The Platinum Coin Trick

This article is from the archive of The New York Sun before the launch of its new website in 2022. The Sun has neither altered nor updated such articles but will seek to correct any errors, mis-categorizations or other problems introduced during transfer.

The New York Sun

For a glimpse of how our national debate on monetary policy has progressed, feature the comments the other day of Congressman Jerrold Nadler. They appeared in an interview with capitalnewyork.com. The congressman, a leading figure among the Democrats, wants the Federal Reserve to use what he insists is “specific statutory authority” to “”make a platinum coin for one trillion dollars.” He wants the Fed to deposit said coin in the Treasury, which would then use it to pay its bills in the event that the Congress refuses to raise the debt ceiling. “I’m being absolutely serious,” Capital quotes the congressman as saying. “It sounds silly but it’s absolutely legal.”

Well, up to a point. The statutory authority to which he is referring seems to be part of the U.S. Code enacted to enable the Treasury Secretary to authorize the issuance in any denomination of commemorative coins of platinum bullion. If anyone had told the worthy members that such authority would be used to issue a single slug against which the Treasury would spend $1 trillion, why the entire House would have keeled over in a dead faint. “It would normally not be proper to consider such a thing,” Mr. Nadler is quoted as conceding to Capital, “except when you’re faced with blackmail to destroy the country’s economy, you have to consider things.”

The blackmail to which Mr. Nadler is referring is the reluctance of the constitutionalist faction in Congress to raise the debt ceiling. Mr. Nadler is saying in effect, “Let me borrow more money or I’ll resort to methods that would normally not be proper.” It may sound sinister or absurd or simply unworthy of a legislator. Yet it’s no less absurd than the current system, in which money is issued with no reference at all to anything of value. The government is not required to redeem Federal Reserve Notes with either gold or silver, the constitutional specie. At least with the platinum coin trick, the dollar would be backed with a few atoms of platinum.

Only in theory, however. Under current law, scrip issued against the platinum coin would be redeemable not in atoms of platinum — a grayish element — but in what is called “lawful money.” Which turns out to be slugs made of base metal and more scrip issued by the Fed. This is the regime of fiat money to which the Congress defaulted after the collapse of the Bretton Woods system, in which our governments were required to redeem in gold dollars presented by foreign governments. It was abandoned in the early 1970s, when the value of a dollar was nearly 47 times the 1,630th of an ounce of gold at which it is valued today.

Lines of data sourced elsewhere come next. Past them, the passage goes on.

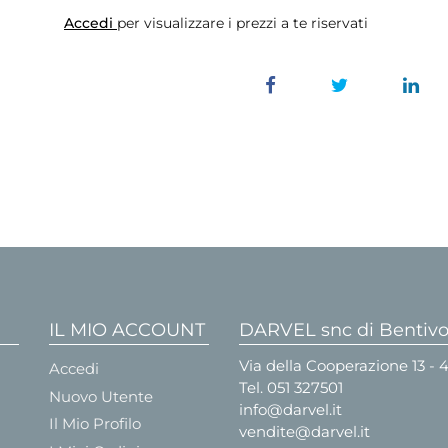
Accedi
per visualizzare i prezzi a te riservati
IL MIO ACCOUNT
DARVEL snc di Bentivog
Via della Cooperazione 13 -
Accedi
Tel.
051 327501
Nuovo Utente
info@darvel.it
Il Mio Profilo
vendite@darvel.it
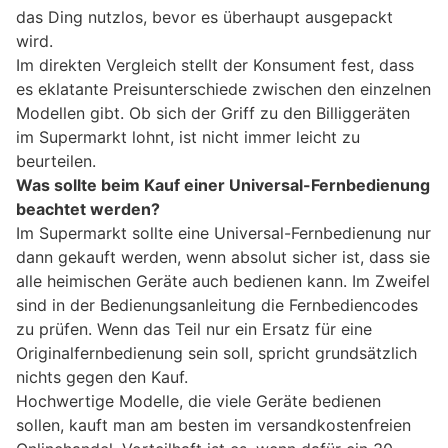
das Ding nutzlos, bevor es überhaupt ausgepackt
wird.
Im direkten Vergleich stellt der Konsument fest, dass
es eklatante Preisunterschiede zwischen den einzelnen
Modellen gibt. Ob sich der Griff zu den Billiggeräten
im Supermarkt lohnt, ist nicht immer leicht zu
beurteilen.
Was sollte beim Kauf einer Universal-Fernbedienung
beachtet werden?
Im Supermarkt sollte eine Universal-Fernbedienung nur
dann gekauft werden, wenn absolut sicher ist, dass sie
alle heimischen Geräte auch bedienen kann. Im Zweifel
sind in der Bedienungsanleitung die Fernbediencodes
zu prüfen. Wenn das Teil nur ein Ersatz für eine
Originalfernbedienung sein soll, spricht grundsätzlich
nichts gegen den Kauf.
Hochwertige Modelle, die viele Geräte bedienen
sollen, kauft man am besten im versandkostenfreien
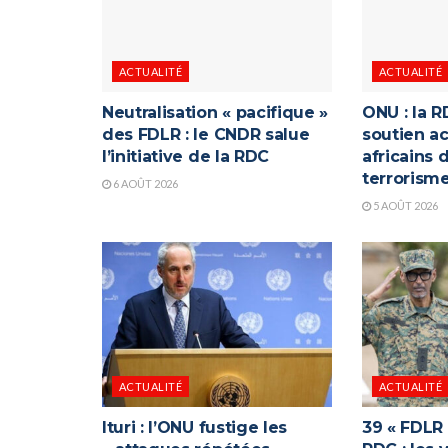
ACTUALITÉ
ACTUALITÉ
Neutralisation « pacifique »
ONU : la R
des FDLR : le CNDR salue
soutien ac
l’initiative de la RDC
africains 
terrorism
6 AOÛT 2026
5 AOÛT 2026
ACTUALITÉ
ACTUALITÉ
Ituri : l’ONU fustige les
39 « FDLR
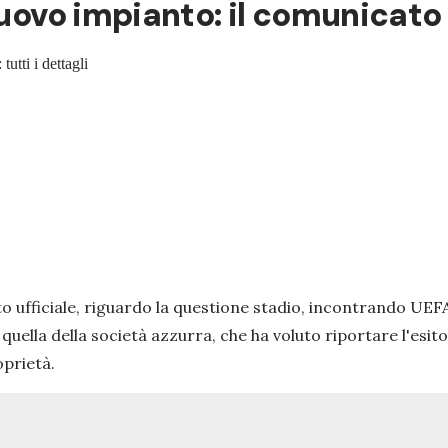
nuovo impianto: il comunicato
tti i dettagli
 ufficiale, riguardo la questione stadio, incontrando UEFA
quella della società azzurra, che ha voluto riportare l'esit
oprietà.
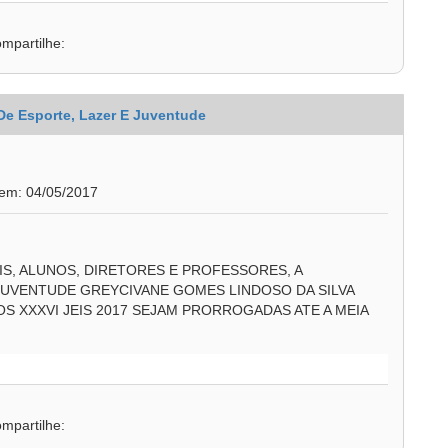
mpartilhe:
 De Esporte, Lazer E Juventude
 em: 04/05/2017
IS, ALUNOS, DIRETORES E PROFESSORES, A
JUVENTUDE GREYCIVANE GOMES LINDOSO DA SILVA
S XXXVI JEIS 2017 SEJAM PRORROGADAS ATE A MEIA
mpartilhe:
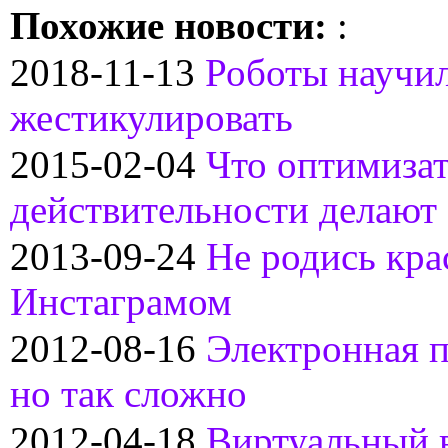
Похожие новости:
:
2018-11-13
Роботы научи
жестикулировать
2015-02-04
Что оптимиза
действительности делают 
2013-09-24
Не родись кра
Инстаграмом
2012-08-16
Электронная п
но так сложно
2012-04-18
Виртуальный 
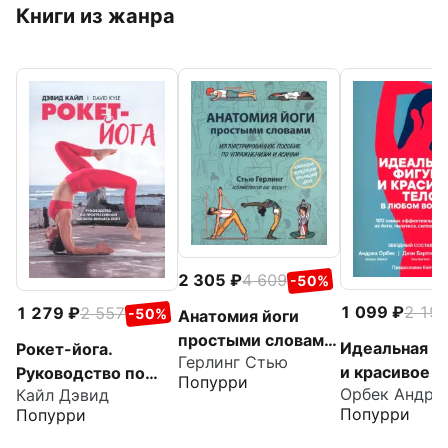
Книги из жанра
2 305
4 609
-50%
1 099
2 19
1 279
2 557
-50%
Анатомия йоги
простыми словами.
Идеальная ф
Рокет-йога.
Герлинг Стью
Иллюстрированное
и красивое т
Руководство по
Попурри
пособие по
Орбек Андре
Кайл Дэвид
любом возра
прогрессивной
упражнениям и
Попурри
Попурри
100 самых
аштанга-виньяса-
асанам
эффективны
йоге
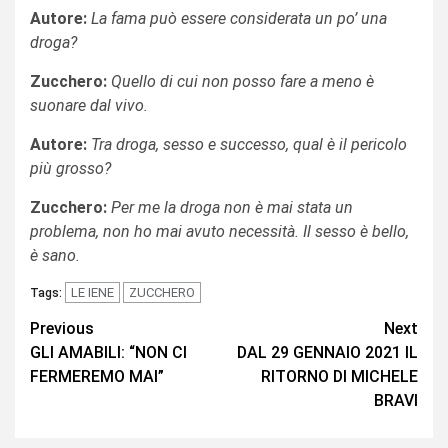
Autore:
La fama può essere considerata
un po’ una
droga?
Zucchero:
Quello di cui non posso fare a meno è
suonare dal vivo.
Autore:
Tra droga, sesso e successo, qual è il pericolo
più grosso?
Zucchero:
Per me la droga non è mai stata un
problema, non ho mai avuto necessità. Il sesso è bello,
è sano.
LE IENE
ZUCCHERO
Tags:
Continue
Previous
Next
GLI AMABILI: “NON CI
DAL 29 GENNAIO 2021 IL
Reading
FERMEREMO MAI”
RITORNO DI MICHELE
BRAVI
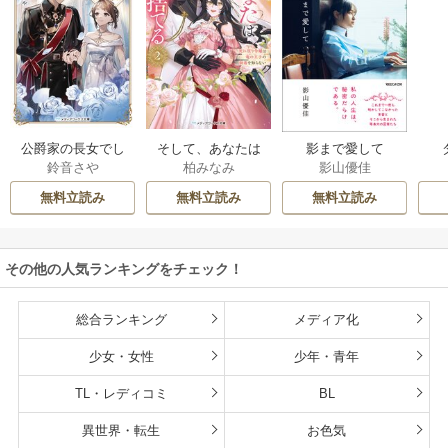
公爵家の長女でし
そして、あなたは
影まで愛して
鈴音さや
柏みなみ
影山優佳
た
私を捨てる
無料立読み
無料立読み
無料立読み
その他の人気ランキングをチェック！
総合ランキング
メディア化
少女・女性
少年・青年
TL・レディコミ
BL
異世界・転生
お色気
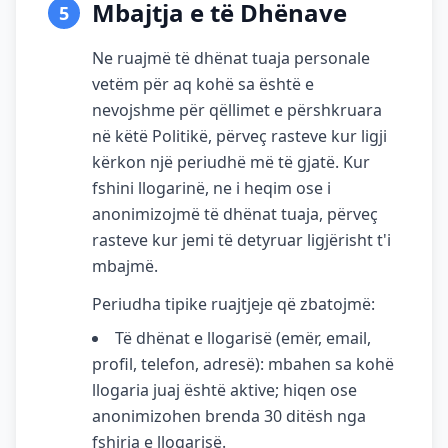
Mbajtja e të Dhënave
5
Ne ruajmë të dhënat tuaja personale
vetëm për aq kohë sa është e
nevojshme për qëllimet e përshkruara
në këtë Politikë, përveç rasteve kur ligji
kërkon një periudhë më të gjatë. Kur
fshini llogarinë, ne i heqim ose i
anonimizojmë të dhënat tuaja, përveç
rasteve kur jemi të detyruar ligjërisht t'i
mbajmë.
Periudha tipike ruajtjeje që zbatojmë:
Të dhënat e llogarisë (emër, email,
profil, telefon, adresë): mbahen sa kohë
llogaria juaj është aktive; hiqen ose
anonimizohen brenda 30 ditësh nga
fshirja e llogarisë.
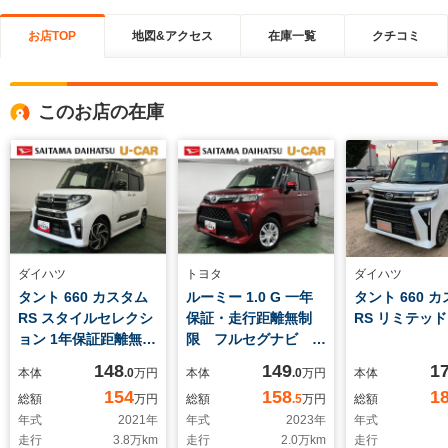
お店TOP
地図&アクセス
在庫一覧
クチコミ
このお店の在庫
ダイハツ
トヨタ
ダイハツ
タント 660 カスタム
ルーミー 1.0 G 一年
タント 660 
RS スタイルセレクシ
保証・走行距離無制
RS リミテッド
ョン 1年保証距離無制
限 フルセグナビ
限 走行距離38007キ
Bluetooth 全周囲カ
148
149
1
本体
.0
万円
本体
.0
万円
本体
ロ 純正フルセグナ
メラ ETC クリアラ
154
158
1
総額
万円
総額
.5
万円
総額
ビ パノラマモニタ
ンスソナー オートラ
年式
2021
年
年式
2023
年
年式
ー ドラレコ 純正マ
イト LEDヘッドライ
走行
3.8
万km
走行
2.0
万km
走行
ット サイドエアバッ
ト 両側電動スライド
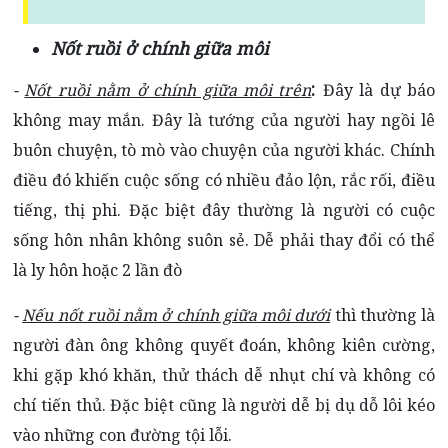
Nốt ruồi ở chính giữa môi
:
-
Nốt ruồi nằm ở chính giữa môi trên
Đây là dự báo
không may mắn. Đây là tướng của người hay ngồi lê
buôn chuyện, tò mò vào chuyện của người khác. Chính
điều đó khiến cuộc sống có nhiều đảo lộn, rắc rối, điều
tiếng, thị phi. Đặc biệt đây thường là người có cuộc
sống hôn nhân không suôn sẻ. Dễ phải thay đổi có thể
là ly hôn hoặc 2 lần đò
-
Nếu nốt ruồi nằm ở chính giữa môi dưới
thì thường là
người đàn ông không quyết đoán, không kiên cường,
khi gặp khó khăn, thử thách dễ nhụt chí và không có
chí tiến thủ. Đặc biệt cũng là người dễ bị dụ dỗ lôi kéo
vào những con đường tội lỗi.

It strikes us that this is the missing element in the grand bargain President Obama keeps talking about. This elusive bargain is supposedly a deal that would comprise both spending and taxes. But how can one resolve spending and taxes without also making a deal to end the era of fiat money? It is fiat money — issued without any reference to specie — that enables the Fed to cover the government’s deficits, while the government resorts to Congress only on such occasions when the debt ceiling is reached. It’s a dodge every bit as improper as the coin trick about which Congressman Nadler has said he’s “absolutely serious.”